# need help finding a book



## rachel (Jan 4, 2004)

Hi. Does anyone know where i can get a copy of Master Paul Fiorini Viele book called Brazilian Jujitsu the ultimate martial art? Has anyone heard of him. He supposedly has a big training center in New York somewhere.It's really important. Thank you!


----------



## pknox (Jan 4, 2004)

Rachel -

Evidently Master Viele runs a company called "World Martial Arts."  He seems to concentrate on videos and DVD's on the site - I wasn't able to find any info on his book there.  Here is his contact info as listed on the company's website:

World Martial Arts LTD
PO Box 69
Victor, NY 14564
Phone: 1-800-682-9842
Direct Line: 1-585-742-8095
Fax: 1-585-396-3338
E-mail: service@groundfighter.com 

I would try contacting him - I would guess that if anyone has a shot at getting you the book, it would be the author.


----------



## rachel (Jan 4, 2004)

Thank you very much. I'll let you know what happens.


----------



## pknox (Jan 4, 2004)

You're very welcome.  Good luck, and I hope you find it.  Now I think I'm going to see if I can talk my wife into letting me order the set of Mike Swain's Newaza tapes off of that site.


----------



## rachel (Jan 8, 2004)

I called the number you gave and they told me the book is out of print. I tried looking on e bay and no luck. Oh well. I appreciate the info you gave though.

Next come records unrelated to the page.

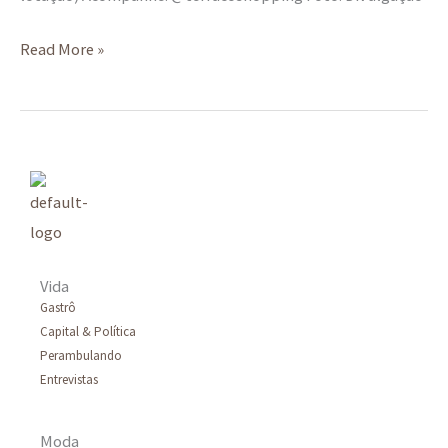
Read More »
Vida
Gastrô
Capital & Política
Perambulando
Entrevistas
Moda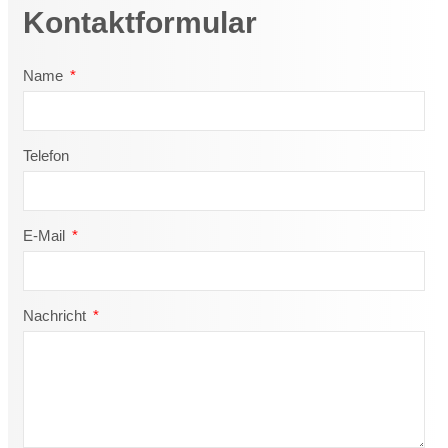
Kontaktformular
Name
Telefon
E-Mail
Nachricht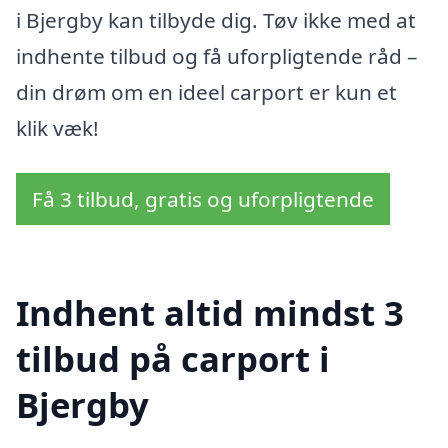
i Bjergby kan tilbyde dig. Tøv ikke med at
indhente tilbud og få uforpligtende råd –
din drøm om en ideel carport er kun et
klik væk!
Få 3 tilbud, gratis og uforpligtende
Indhent altid mindst 3
tilbud på carport i
Bjergby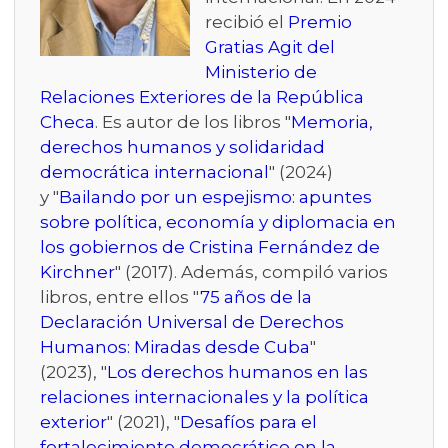
recibió el
Premio
Gratias Agit del
Ministerio de
Relaciones Exteriores de la República
Checa
. Es autor de los libros "
Memoria,
derechos humanos y solidaridad
democrática internacional
" (2024)
y "
Bailando por un espejismo: apuntes
sobre política, economía y diplomacia en
los gobiernos de Cristina Fernández de
Kirchner
" (2017). Además, compiló varios
libros, entre ellos "
75 años de la
Declaración Universal de Derechos
Humanos: Miradas desde Cuba
"
(2023), "
Los derechos humanos en las
relaciones internacionales y la política
exterior
" (2021), "
Desafíos para el
fortalecimiento democrático en la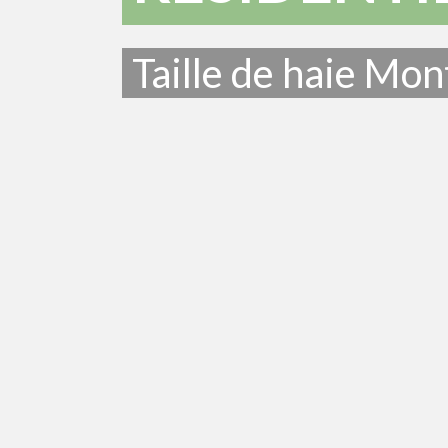
Taille de haie Mon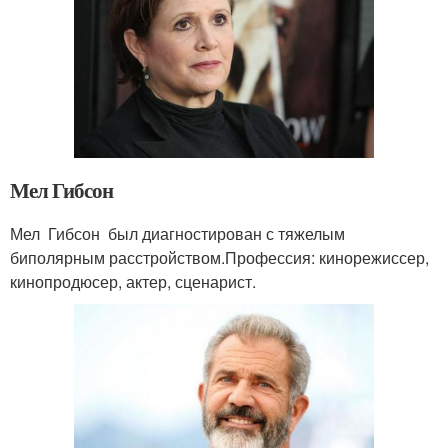
Мел Гибсон
Мел Гибсон был диагностирован с тяжелым
биполярным расстройством.Профессия: кинорежиссер,
кинопродюсер, актер, сценарист.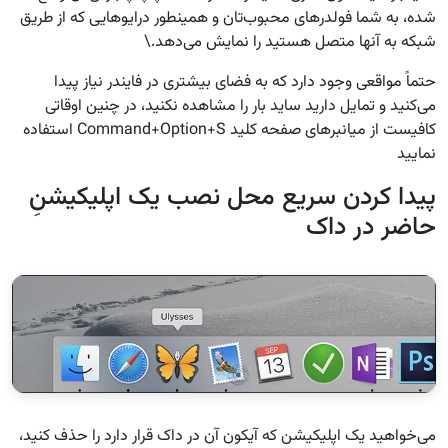
شده، به شما فولدرهای محبوب‌تان و همینطور درایو‌هایی که از طریق
شبکه به آنها متصل هستید را نمایش می‌دهد.\
حتماً مواقعی وجود دارد که به فضای بیشتری در فایندر نیاز پیدا
می‌کنید و تمایل دارید ساید بار را مشاهده نکنید، در چنین اوقاتی
کافیست از میانبرهای صفحه کلید Command+Option+S استفاده
نمایید
پیدا کردن سریع محل نصب یک اپلیکیشنِ
حاضر در داک
می‌خواهید یک اپلیکیشن که آیکون آن در داک قرار دارد را حذف کنید،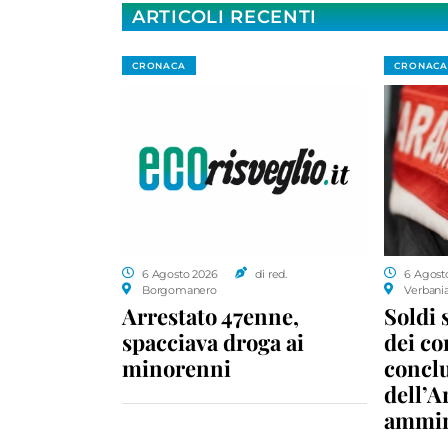
ARTICOLI RECENTI
CRONACA
CRONACA
6 Agosto 2026
di red.
6 Agost
Borgomanero
Verbani
Arrestato 47enne,
Soldi 
spacciava droga ai
dei c
minorenni
conclu
dell’A
ammin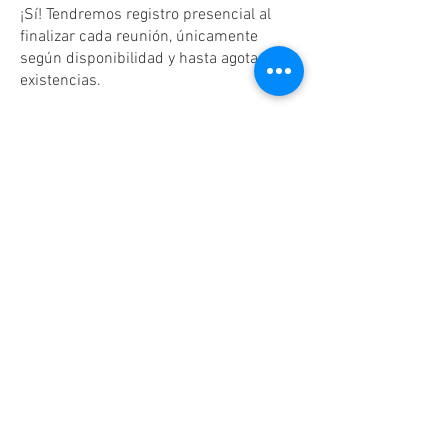
¡Sí! Tendremos registro presencial al
finalizar cada reunión, únicamente
según disponibilidad y hasta agotar
existencias.
Dudas o aclaraciones
Tel:
(81)10861011
/ WhatsApp:
8131560238
.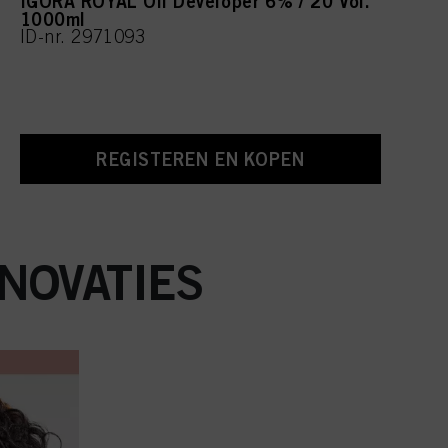
IGORA ROYAL Oil Developer 6% / 20 Vol.
1000ml
ID-nr. 2971093
REGISTEREN EN KOPEN
NOVATIES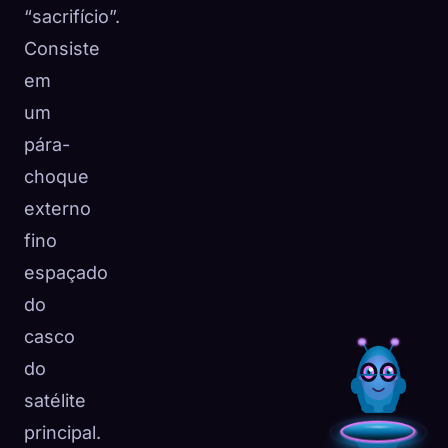
“sacrifício”.
Consiste
em
um
pára-
choque
externo
fino
espaçado
do
casco
do
satélite
principal.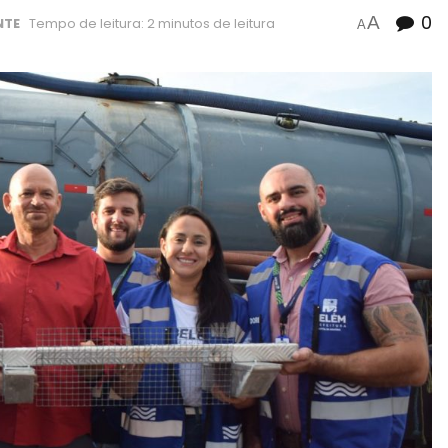
0
A
NTE
Tempo de leitura: 2 minutos de leitura
A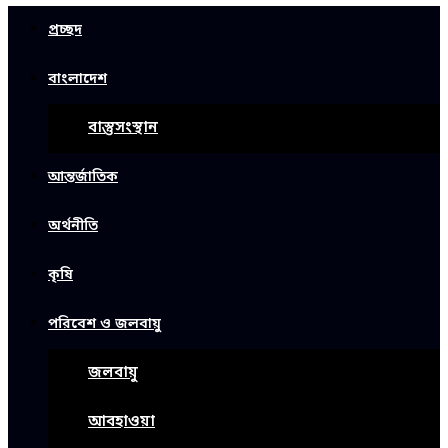
প্রচ্ছদ
বাংলাদেশ
বাস্তুসংস্থান
আন্তর্জাতিক
অর্থনীতি
কৃষি
পরিবেশ ও জলবায়ু
জলবায়ু
আবহাওয়া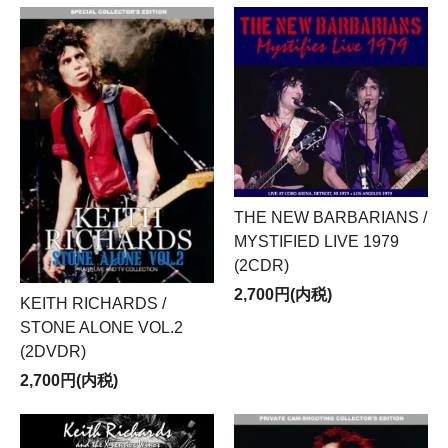
THE NEW BARBARIANS /
MYSTIFIED LIVE 1979
(2CDR)
2,700円(内税)
KEITH RICHARDS /
STONE ALONE VOL.2
(2DVDR)
2,700円(内税)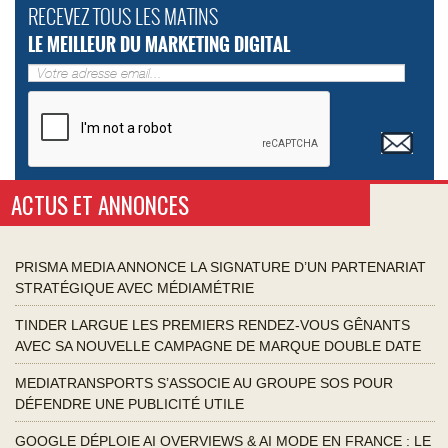
RECEVEZ TOUS LES MATINS
LE MEILLEUR DU MARKETING DIGITAL
ACTUS ET ANNONCES
PRISMA MEDIA ANNONCE LA SIGNATURE D’UN PARTENARIAT
STRATÉGIQUE AVEC MÉDIAMÉTRIE
TINDER LARGUE LES PREMIERS RENDEZ-VOUS GÊNANTS
AVEC SA NOUVELLE CAMPAGNE DE MARQUE DOUBLE DATE
MEDIATRANSPORTS S’ASSOCIE AU GROUPE SOS POUR
DÉFENDRE UNE PUBLICITÉ UTILE
GOOGLE DÉPLOIE AI OVERVIEWS & AI MODE EN FRANCE : LE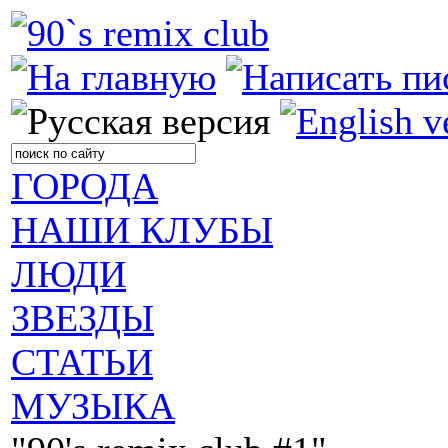
ГОРОДА
НАШИ КЛУБЫ
ЛЮДИ
ЗВЕЗДЫ
СТАТЬИ
МУЗЫКА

Did you talk your wife into letting you get the videos?I hope so.


----------



## pknox (Jan 8, 2004)

Not yet.  Still working on it.  She's one of those ladies where the gradual approach is the best bet. 

Does the book come up on Amazon?  Sometimes they can do surprisingly well when it comes to finding out-of-print titles.  In addition, try calling some of your local "used and rare" bookshops (should be in the yellow pages, probably under "Books - Used and Rare"), as they may be able to point you in the right direction; they specialize in developing contacts to find stuff like this.  I've also had some luck with this site in the past, when I was trying to find some old titles:

http://www.powells.com


Good luck!


----------